La reacción habitual a esa propuesta es que los escépticos se pregunten cómo podría funcionar la sociedad sin un estado. La filosofía política de la anarquía aborda las preocupaciones sobre la inevitabilidad y la indispensabilidad del estado. Gerard Casey define la anarquía como “el rechazo de cualquier forma de dominación no voluntaria de una persona o grupo de personas por otra”. Basándose en una investigación histórica, Casey rechaza el mito de que el estado es una asociación voluntaria, cuyo poder está justificado por el consentimiento de sus ciudadanos. Casey sostiene que, por el contrario, los estados surgen de historias de violencia, guerra y conquista, y se caracterizan por dos rasgos principales: “el monopolio de la violencia” y “la extracción coercitiva de impuestos”. En ese contexto, observa que “la anarquía es la posición en la que naturalmente se encuentran los miembros de una sociedad cuando no están sujetos al poder de un estado”. Además, Casey muestra cómo los individuos y las agencias privadas pueden lograr objetivos sociales que actualmente se supone que sólo el estado puede lograr, argumentando que los servicios públicos, incluidos “la justicia, la ley y el orden, pueden ser proporcionados sin estado”.

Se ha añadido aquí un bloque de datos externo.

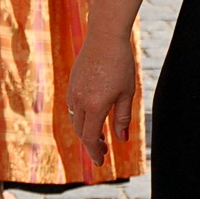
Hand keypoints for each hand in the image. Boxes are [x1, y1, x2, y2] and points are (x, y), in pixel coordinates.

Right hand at [67, 31, 135, 165]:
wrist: (105, 36)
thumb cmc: (121, 63)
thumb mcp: (127, 92)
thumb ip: (122, 117)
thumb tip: (122, 139)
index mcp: (94, 106)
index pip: (90, 138)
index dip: (95, 152)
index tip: (100, 162)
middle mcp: (79, 101)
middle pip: (81, 131)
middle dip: (91, 144)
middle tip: (103, 151)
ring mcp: (73, 91)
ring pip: (75, 120)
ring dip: (85, 131)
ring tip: (99, 136)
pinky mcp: (71, 83)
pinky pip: (72, 107)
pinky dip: (80, 117)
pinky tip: (91, 116)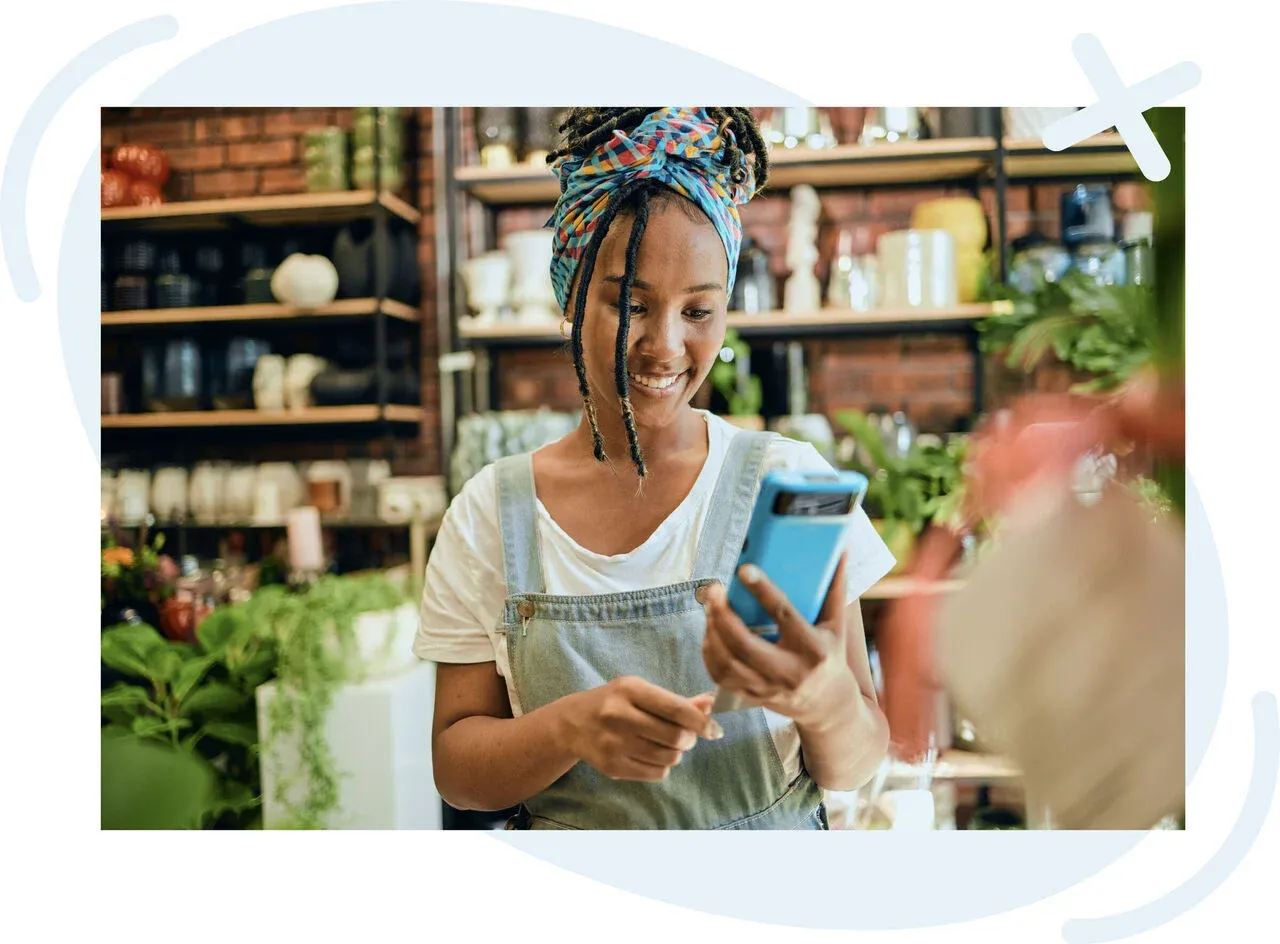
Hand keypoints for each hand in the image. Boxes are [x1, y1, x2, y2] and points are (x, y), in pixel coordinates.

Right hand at [559, 676, 723, 782]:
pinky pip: (656, 773)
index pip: (676, 709)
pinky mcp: (612, 767)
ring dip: (677, 753)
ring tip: (668, 744)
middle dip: (690, 739)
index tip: (715, 729)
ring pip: (668, 757)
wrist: (573, 724)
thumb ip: (677, 700)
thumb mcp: (641, 692)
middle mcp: (619, 715)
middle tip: (687, 736)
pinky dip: (663, 766)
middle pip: (675, 737)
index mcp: (629, 689)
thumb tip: (711, 705)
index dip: (702, 722)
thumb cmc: (615, 703)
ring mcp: (614, 743)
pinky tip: (653, 755)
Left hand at [701, 555, 855, 727]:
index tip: (743, 569)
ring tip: (710, 608)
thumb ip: (835, 588)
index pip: (784, 615)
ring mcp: (768, 688)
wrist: (827, 704)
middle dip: (723, 615)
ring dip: (712, 633)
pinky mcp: (752, 697)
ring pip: (727, 663)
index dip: (762, 591)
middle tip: (714, 590)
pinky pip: (720, 677)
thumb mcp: (837, 625)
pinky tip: (710, 632)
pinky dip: (709, 652)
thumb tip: (839, 549)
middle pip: (744, 644)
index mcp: (813, 649)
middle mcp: (790, 672)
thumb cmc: (830, 654)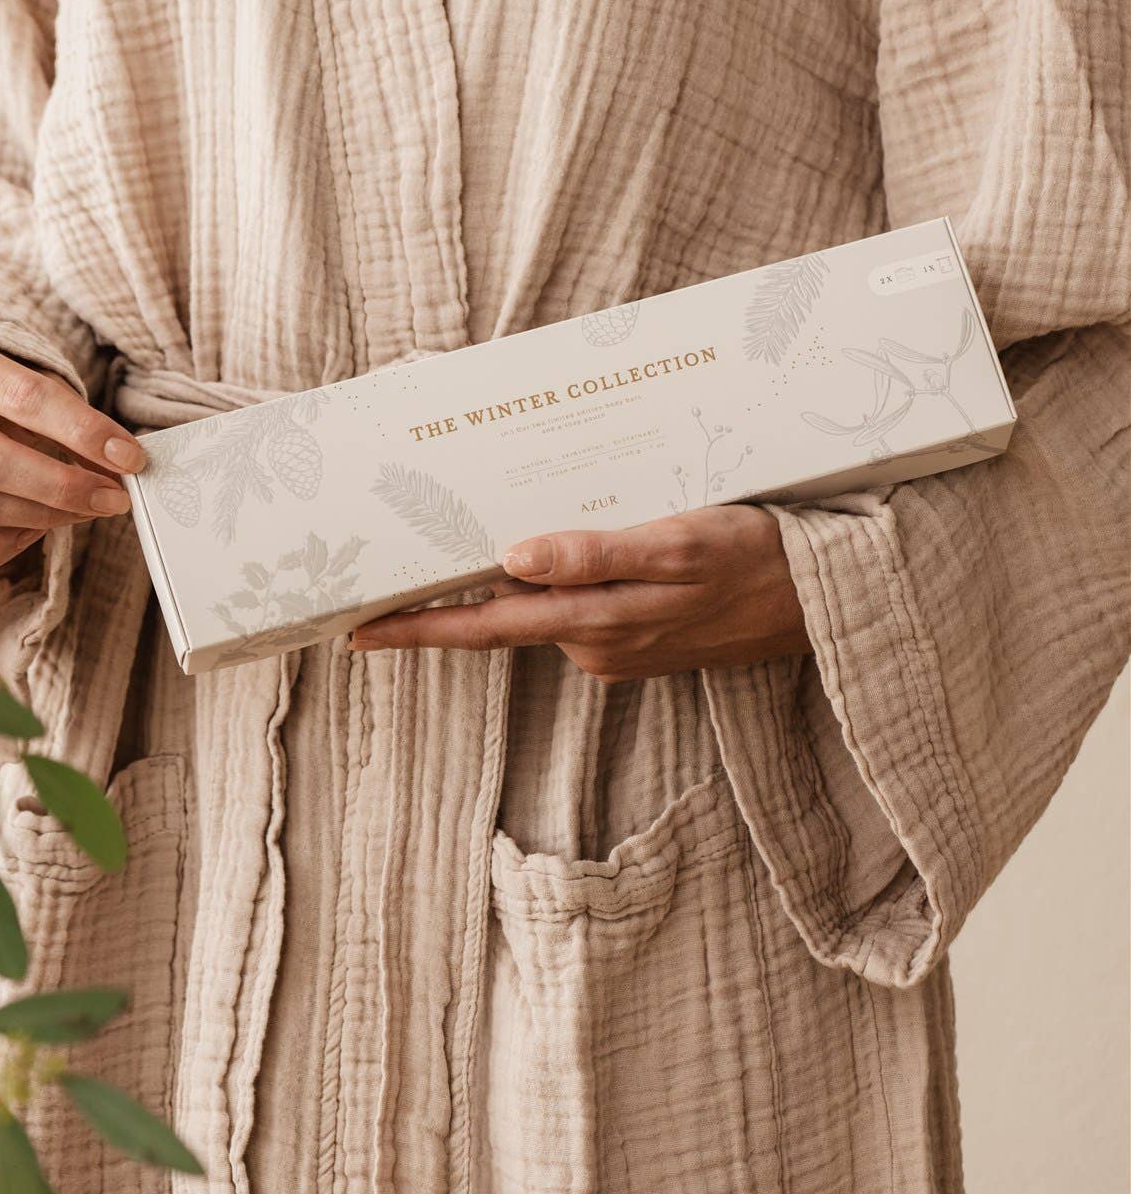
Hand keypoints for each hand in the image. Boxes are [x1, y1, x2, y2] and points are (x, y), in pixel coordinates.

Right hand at [0, 332, 146, 571]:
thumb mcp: (13, 369)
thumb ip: (59, 408)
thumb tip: (117, 460)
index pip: (27, 398)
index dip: (85, 432)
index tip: (131, 457)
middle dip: (65, 487)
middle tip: (114, 498)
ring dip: (42, 518)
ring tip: (84, 512)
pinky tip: (33, 530)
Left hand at [348, 504, 812, 679]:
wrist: (833, 604)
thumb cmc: (760, 557)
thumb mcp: (680, 546)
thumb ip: (596, 555)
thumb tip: (513, 557)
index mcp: (596, 623)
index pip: (488, 624)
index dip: (421, 627)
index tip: (358, 630)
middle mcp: (598, 644)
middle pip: (498, 625)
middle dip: (431, 618)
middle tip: (363, 608)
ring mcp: (619, 647)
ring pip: (539, 610)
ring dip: (498, 587)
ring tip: (447, 551)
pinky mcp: (642, 639)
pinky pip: (577, 609)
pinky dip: (552, 586)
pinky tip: (540, 554)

Contra el Estado argumenta que en una sociedad libre, la mayoría de los problemas serían resueltos por el mercado. Por ejemplo, es evidente que el racismo o cualquier otra forma de “odio” no podría proliferar por sí solo sin estar impulsado por una legislación impuesta por el estado. Excepto en los casos en que la ley prohíbe a las personas interactuar entre sí, “el mercado siempre tiende a unir a las personas en paz, sin obligar ni prohibir los intercambios”. Ésto no significa que no habría racistas en una sociedad libre, sino que en una sociedad libre los racistas no tendrían poder para impedir que otras personas entren en intercambios de mercado entre sí. Un racista puede negarse a comerciar, pero no puede obligar a otros a negarse a comerciar. El hecho de que el racismo no pueda proliferar por sí solo sin que el estado lo imponga, explica por qué tanto los sistemas Jim Crow [leyes segregacionistas estatales y locales de Estados Unidos, promulgadas a fines del siglo XIX por las legislaturas estatales sureñas] como el apartheid no se propagaron mediante el “odio”, sino mediante un sistema de legislación basada en la raza, respaldada por la fuerza estatal. La segregación racial en estos sistemas era un requisito legal, no un movimiento orgánico difundido por enemigos. La noción que ahora anima los “crímenes de odio”; es decir, que la proliferación del odio es una amenaza contra la cual todos necesitamos protección estatal, es simplemente otra estrategia más para maximizar el poder estatal.
Por estas razones, Casey rechaza por completo el estado, argumentando que “el único modo de organización social que es éticamente aceptable es aquél que respeta nuestra libertad; es decir, la anarquía … la anarquía no es caos, desorden o alboroto, sino el orden espontáneo que surge de interacciones humanas libres y mutuamente aceptables”.